For a number of days now I've been reading from the book of Jeremiah. And while there are some very uplifting passages in the book, so far its mostly been gloom and doom from the prophet. "You folks have gone your own way and abandoned God's ways; now you're gonna get it."
I wonder if anyone was ever glad to see a prophet like Jeremiah. Such folks become revered only after the fact, once it become obvious that people should have listened. No one listened to the few folks who suggested that the world economy was headed toward disaster because of all the fancy investment vehicles that banks and Wall Street had devised, not until it was too late. But bankers and investors aren't really all that different from anyone else. None of us like to be told, "The way you are doing things is wrong. Change or pay the consequences."
And therein lies a real spiritual/religious quandary. The vast majority of humans seem to have some sort of spiritual impulse, a deep seated sense that there is much more to life that what comes to us via culture, economics, politics, technology, etc. We want more meaningful lives and better answers to our questions, but, and this is a very big but, we would like all this without challenging the way we already think and act. We want our lives to have meaning, to really matter, but we're not sure we want to change very much.
I wonder what assumptions that I hold dear get in the way of me hearing what God wants me to do, what will bring my life meaning and balance and wholeness. How often am I like the person Paul describes in today's reading from Romans, doing the very things that lead to the opposite of what I desire?

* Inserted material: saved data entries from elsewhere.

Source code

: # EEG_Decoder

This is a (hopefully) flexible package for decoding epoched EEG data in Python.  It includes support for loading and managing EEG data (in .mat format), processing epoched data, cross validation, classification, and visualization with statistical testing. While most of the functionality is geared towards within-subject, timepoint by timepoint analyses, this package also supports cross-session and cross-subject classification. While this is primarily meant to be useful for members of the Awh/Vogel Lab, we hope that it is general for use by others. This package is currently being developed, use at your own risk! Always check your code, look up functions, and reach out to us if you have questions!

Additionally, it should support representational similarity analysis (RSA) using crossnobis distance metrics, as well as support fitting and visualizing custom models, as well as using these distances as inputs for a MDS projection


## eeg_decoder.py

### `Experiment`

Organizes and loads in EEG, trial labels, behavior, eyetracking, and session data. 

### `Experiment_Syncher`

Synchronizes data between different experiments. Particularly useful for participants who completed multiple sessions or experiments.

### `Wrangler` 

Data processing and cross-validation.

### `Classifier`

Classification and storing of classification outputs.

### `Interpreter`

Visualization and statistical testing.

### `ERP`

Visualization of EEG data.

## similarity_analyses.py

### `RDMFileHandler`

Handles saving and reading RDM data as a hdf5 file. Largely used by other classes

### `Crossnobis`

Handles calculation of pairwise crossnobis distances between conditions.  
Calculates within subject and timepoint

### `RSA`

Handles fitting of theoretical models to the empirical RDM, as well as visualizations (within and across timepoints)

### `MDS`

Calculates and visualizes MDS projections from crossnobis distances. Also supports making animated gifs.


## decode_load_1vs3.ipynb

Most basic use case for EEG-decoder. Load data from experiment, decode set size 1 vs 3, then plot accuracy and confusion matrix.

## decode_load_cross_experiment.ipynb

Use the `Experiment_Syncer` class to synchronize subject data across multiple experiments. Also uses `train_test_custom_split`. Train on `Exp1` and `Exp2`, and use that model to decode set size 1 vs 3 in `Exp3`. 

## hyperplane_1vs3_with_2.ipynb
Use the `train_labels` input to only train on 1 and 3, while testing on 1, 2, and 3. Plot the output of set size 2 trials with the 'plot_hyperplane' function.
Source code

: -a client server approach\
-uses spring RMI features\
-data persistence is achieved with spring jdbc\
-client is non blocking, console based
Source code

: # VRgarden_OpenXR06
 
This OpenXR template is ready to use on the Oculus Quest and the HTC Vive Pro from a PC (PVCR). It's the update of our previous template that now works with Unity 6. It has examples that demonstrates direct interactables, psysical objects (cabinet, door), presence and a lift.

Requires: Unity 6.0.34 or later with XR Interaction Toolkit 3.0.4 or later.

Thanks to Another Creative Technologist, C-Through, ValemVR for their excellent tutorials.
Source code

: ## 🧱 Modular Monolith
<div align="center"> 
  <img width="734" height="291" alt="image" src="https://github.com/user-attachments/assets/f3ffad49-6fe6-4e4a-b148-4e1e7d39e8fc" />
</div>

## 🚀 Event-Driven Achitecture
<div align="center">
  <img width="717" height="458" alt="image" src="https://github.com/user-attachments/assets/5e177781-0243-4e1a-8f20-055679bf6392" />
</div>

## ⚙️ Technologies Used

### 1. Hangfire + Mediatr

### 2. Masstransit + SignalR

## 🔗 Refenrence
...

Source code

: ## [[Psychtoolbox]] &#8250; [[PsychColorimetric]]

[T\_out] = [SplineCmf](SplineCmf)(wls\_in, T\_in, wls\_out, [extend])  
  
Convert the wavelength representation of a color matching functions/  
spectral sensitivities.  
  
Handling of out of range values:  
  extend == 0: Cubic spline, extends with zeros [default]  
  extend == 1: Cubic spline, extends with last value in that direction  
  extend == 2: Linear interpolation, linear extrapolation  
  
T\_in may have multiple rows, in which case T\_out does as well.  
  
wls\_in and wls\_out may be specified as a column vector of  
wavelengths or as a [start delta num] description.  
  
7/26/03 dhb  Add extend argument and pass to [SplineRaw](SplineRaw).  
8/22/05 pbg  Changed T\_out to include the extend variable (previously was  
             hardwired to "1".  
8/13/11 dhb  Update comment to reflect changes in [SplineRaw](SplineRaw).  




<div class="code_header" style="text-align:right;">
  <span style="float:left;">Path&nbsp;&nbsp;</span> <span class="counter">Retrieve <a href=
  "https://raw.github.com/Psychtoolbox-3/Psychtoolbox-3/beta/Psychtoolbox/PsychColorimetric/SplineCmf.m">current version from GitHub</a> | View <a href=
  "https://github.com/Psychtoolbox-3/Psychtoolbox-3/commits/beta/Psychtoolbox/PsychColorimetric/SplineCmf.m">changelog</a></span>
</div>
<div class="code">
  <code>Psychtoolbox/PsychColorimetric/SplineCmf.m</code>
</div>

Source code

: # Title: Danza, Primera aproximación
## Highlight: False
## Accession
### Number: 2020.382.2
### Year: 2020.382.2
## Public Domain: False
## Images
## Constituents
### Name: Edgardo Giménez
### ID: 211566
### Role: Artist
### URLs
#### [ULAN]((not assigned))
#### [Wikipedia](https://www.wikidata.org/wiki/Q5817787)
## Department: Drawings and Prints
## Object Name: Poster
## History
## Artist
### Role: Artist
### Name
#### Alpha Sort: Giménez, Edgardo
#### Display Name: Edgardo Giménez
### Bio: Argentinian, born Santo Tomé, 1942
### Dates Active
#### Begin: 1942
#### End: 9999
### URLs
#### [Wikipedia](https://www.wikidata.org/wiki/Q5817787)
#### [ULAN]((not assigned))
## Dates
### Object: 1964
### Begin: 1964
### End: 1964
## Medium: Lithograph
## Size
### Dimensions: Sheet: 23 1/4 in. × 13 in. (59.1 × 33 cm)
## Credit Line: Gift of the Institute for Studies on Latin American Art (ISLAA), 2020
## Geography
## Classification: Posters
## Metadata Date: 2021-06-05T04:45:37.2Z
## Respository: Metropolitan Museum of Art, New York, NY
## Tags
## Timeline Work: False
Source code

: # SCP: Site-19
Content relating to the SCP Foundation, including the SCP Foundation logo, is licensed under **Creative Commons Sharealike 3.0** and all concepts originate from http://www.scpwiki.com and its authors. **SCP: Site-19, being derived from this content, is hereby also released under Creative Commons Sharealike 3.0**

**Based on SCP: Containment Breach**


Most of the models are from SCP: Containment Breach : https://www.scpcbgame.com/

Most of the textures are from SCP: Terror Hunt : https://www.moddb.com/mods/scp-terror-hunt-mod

But the solution to this problem is not to try harder, to strain against my own resistance to change, or to expend more effort separating myself from treasured assumptions. What very small steps toward spiritual maturity that I have taken convince me that first I must go deeper into God. What I need most of all is heart change, a transformation deep inside that happens as I fall deeper and deeper into God's love. For it is this inward journey of transformation that can free me from the fears and anxieties and certainties that so often bind me in ways of thinking and living that do not lead where I really want to go.